Il Trio di Parma, uno dei principali ensemble cameristici italiani, si esibisce alla Filarmonica Romana martedì 13 febbraio 2026. Il concerto, parte della stagione cameristica organizzata dall'istituzione romana, si terrà nella Sala Casella. La serata prevede in programma opere significative del repertorio romantico, tra cui il "Trio n. 1 op. 8" di Johannes Brahms e il "Trio in re minore op. 63" di Robert Schumann. La scelta dei due compositori sottolinea l'approccio interpretativo del Trio di Parma, noto per la sua sensibilità nella lettura delle pagine del XIX secolo.
Fondato nel 1990, il Trio di Parma è composto da Ivan Rabaglia al violino, Enrico Bronzi al violoncello e Alberto Miodini al pianoforte. L'ensemble ha costruito una notevole carriera internazionale, distinguendosi per le interpretazioni del repertorio classico, romantico e contemporaneo.

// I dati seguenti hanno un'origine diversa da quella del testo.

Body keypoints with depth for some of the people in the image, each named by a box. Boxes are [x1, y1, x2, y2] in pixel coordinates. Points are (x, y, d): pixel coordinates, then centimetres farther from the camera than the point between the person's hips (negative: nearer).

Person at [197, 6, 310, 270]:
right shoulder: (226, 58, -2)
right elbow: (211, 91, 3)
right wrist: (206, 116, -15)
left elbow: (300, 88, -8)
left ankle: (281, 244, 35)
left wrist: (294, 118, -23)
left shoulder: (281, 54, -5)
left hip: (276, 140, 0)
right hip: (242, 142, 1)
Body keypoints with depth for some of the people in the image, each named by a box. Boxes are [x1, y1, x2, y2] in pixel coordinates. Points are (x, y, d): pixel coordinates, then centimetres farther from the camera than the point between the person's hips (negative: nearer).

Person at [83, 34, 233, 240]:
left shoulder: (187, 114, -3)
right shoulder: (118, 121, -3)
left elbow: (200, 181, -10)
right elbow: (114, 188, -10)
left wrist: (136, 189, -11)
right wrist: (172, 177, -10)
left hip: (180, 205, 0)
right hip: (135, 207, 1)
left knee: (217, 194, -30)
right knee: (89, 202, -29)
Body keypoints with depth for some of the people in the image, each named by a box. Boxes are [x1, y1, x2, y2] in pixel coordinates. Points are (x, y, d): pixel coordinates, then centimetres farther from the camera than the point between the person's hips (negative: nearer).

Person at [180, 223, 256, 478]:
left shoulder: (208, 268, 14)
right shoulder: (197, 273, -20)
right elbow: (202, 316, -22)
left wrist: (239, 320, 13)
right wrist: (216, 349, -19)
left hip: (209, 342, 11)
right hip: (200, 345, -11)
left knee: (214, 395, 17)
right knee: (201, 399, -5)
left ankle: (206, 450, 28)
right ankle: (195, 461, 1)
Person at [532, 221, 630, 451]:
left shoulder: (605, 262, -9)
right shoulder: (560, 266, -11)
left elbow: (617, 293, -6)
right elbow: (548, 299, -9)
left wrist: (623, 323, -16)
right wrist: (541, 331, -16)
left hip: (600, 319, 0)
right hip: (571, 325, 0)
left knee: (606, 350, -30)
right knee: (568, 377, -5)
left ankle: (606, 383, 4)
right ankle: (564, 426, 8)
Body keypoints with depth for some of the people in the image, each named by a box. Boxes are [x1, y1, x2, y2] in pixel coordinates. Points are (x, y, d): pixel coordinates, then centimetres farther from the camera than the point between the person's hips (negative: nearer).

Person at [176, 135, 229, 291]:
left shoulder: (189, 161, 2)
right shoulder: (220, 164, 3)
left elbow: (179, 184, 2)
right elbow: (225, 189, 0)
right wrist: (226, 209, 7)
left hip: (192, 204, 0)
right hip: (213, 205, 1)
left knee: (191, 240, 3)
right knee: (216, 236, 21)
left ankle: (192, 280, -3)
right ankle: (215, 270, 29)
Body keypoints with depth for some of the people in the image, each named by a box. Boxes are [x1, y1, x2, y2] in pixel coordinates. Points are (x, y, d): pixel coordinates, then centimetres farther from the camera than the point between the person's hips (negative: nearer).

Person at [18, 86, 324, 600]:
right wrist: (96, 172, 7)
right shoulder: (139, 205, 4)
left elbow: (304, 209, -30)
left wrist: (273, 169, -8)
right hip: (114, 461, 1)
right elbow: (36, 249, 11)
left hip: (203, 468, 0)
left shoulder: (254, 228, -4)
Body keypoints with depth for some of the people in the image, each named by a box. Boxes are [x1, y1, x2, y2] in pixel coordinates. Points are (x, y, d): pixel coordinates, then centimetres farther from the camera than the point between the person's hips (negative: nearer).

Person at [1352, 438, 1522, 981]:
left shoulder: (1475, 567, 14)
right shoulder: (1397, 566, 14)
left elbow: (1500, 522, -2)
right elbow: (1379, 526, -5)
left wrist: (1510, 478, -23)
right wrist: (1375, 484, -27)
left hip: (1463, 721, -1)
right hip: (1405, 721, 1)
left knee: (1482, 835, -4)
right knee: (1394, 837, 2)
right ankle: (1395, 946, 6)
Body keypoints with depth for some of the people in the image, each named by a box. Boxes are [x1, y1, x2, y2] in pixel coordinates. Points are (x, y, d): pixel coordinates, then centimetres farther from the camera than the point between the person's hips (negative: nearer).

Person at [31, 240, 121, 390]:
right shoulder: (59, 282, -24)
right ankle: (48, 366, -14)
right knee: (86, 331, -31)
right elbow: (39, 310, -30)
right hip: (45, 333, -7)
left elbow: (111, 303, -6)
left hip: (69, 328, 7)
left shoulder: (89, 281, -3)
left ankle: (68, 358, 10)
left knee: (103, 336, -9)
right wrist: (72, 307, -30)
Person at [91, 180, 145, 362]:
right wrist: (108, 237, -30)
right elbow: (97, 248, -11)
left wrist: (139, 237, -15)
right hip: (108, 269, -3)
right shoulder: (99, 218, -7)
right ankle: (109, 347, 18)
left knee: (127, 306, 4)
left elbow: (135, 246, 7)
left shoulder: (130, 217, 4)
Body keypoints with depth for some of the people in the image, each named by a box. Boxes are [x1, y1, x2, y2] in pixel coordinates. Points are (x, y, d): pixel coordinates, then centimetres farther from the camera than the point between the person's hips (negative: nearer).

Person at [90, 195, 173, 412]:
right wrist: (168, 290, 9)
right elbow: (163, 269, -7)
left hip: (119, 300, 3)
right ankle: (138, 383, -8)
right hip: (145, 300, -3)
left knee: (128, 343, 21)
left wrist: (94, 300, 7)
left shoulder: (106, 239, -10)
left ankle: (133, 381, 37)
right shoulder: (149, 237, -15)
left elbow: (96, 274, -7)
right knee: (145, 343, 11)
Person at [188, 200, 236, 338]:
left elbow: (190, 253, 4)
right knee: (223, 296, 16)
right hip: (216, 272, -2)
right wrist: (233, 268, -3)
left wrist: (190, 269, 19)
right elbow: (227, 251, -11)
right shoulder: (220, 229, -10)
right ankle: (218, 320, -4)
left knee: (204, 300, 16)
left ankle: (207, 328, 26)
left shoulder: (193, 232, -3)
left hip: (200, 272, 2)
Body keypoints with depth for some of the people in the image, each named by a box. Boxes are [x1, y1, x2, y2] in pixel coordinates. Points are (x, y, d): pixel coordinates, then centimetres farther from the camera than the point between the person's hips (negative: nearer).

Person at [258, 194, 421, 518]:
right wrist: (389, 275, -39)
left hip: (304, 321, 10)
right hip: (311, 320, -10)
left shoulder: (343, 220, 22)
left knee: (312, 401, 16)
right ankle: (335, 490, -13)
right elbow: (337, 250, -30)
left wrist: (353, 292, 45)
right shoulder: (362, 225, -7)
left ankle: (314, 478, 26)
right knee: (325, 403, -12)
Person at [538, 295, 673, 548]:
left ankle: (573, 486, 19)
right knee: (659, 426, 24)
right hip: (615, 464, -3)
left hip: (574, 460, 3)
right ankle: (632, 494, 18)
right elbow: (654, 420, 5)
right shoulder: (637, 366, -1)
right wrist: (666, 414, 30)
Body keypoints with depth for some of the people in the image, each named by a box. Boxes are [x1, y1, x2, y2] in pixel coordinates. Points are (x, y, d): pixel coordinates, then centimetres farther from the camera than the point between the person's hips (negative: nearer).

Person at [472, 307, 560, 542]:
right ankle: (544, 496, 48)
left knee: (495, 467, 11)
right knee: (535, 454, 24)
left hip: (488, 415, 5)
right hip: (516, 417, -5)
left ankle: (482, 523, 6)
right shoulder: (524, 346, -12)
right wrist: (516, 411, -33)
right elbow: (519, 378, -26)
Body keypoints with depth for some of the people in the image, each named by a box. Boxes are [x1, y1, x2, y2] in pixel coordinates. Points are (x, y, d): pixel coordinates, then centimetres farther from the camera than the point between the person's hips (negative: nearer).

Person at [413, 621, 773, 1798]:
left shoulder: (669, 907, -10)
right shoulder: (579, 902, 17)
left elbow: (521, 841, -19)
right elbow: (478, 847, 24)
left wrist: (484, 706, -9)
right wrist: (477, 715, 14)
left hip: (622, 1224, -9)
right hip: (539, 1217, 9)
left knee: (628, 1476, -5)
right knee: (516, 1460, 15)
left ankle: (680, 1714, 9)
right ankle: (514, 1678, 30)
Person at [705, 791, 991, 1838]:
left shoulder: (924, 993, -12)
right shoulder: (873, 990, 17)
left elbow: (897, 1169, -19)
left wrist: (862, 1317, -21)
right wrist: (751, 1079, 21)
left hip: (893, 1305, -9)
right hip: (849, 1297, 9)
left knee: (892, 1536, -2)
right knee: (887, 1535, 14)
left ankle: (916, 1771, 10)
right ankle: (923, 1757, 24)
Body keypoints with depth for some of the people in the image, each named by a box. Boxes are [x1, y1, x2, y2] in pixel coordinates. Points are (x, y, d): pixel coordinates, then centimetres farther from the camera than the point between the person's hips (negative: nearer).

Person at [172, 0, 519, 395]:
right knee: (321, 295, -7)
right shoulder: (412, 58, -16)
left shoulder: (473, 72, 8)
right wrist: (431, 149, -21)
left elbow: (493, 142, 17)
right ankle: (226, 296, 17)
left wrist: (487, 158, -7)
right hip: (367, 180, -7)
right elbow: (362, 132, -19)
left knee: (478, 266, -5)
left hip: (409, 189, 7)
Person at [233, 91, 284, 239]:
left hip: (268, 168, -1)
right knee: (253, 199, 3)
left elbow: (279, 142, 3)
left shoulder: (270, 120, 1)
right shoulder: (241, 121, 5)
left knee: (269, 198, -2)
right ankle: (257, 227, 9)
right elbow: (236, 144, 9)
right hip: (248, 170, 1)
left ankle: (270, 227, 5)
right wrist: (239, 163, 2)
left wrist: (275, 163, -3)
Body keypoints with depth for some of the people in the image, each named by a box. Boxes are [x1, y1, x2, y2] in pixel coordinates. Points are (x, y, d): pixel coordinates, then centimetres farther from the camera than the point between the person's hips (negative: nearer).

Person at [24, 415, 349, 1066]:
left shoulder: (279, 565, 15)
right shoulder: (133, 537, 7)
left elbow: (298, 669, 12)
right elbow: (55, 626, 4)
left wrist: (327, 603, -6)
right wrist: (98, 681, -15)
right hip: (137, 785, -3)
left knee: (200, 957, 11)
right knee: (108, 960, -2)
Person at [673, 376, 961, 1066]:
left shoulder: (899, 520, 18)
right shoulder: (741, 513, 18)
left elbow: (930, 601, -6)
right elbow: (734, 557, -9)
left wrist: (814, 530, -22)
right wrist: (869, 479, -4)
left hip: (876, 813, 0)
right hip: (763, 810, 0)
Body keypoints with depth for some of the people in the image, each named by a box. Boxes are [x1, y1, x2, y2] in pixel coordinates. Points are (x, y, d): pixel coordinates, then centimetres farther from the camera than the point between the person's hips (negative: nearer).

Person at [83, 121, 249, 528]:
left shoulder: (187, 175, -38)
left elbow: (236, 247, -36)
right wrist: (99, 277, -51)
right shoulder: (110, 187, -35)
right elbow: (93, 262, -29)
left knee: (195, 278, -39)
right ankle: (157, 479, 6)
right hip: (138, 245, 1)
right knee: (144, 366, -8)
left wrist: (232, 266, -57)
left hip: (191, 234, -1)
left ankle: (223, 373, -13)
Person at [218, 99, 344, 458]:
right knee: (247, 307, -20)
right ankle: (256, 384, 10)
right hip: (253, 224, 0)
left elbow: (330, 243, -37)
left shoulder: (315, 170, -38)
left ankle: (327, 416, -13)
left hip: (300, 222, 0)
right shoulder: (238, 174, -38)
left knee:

Dopo aver ottenuto riconoscimenti in concorsi internazionali e il "Premio Abbiati" della critica musicale italiana, il gruppo è ospite regolare dei maggiori festival di musica da camera. Il concerto del 13 febbraio rappresenta un appuntamento centrale della stagione romana, durante il quale il Trio di Parma esplorerà "la profondità e il dialogo che caratterizzano la scrittura di Brahms e Schumann, con particolare attenzione all’intensità espressiva tipica del romanticismo tedesco".
Il repertorio: Brahms e Schumann
La serata presenta due capolavori ottocenteschi. Il "Trio n. 1 in si maggiore op. 8" di Brahms, nella versione rivista nel 1889, apre il concerto: un lavoro di grande respiro formale e ricchezza melodica, eseguito dai più importanti ensemble cameristici mondiali. Segue il "Trio in re minore op. 63" di Schumann, ricco di contrasti dinamici ed emotivi, valorizzati dalla cura del suono d’insieme e dalla comunicazione tra i musicisti, cifra stilistica distintiva del Trio di Parma.
Il programma intende evidenziare affinità e differenze tra i due compositori tedeschi, interpreti di prospettive diverse ma complementari nella storia della musica romantica europea, offrendo agli ascoltatori un'immersione nei vertici della musica cameristica ottocentesca.
La Filarmonica Romana e la Sala Casella
La Filarmonica Romana, fondata nel 1821, è una delle più antiche istituzioni musicali italiane e un attore primario nella vita culturale della capitale. La Sala Casella, nel quartiere Parioli, è lo spazio dedicato alla musica da camera e sede delle principali attività. La stagione della Filarmonica si distingue per l'attenzione ai grandi interpreti internazionali e al dialogo tra repertori diversi. L'istituzione ha ospitato personalità di spicco della musica classica mondiale, contribuendo alla crescita e alla diffusione della musica da camera a Roma e in Italia.
La presenza del Trio di Parma nella stagione cameristica 2026 conferma l'impegno della Filarmonica Romana nell'offrire programmi di alta qualità e nel valorizzare artisti italiani di fama internazionale. Il concerto del 13 febbraio si inserisce in un calendario annuale ricco di appuntamenti dedicati sia ai giovani talenti sia ai grandi maestri dell’interpretazione musicale contemporanea.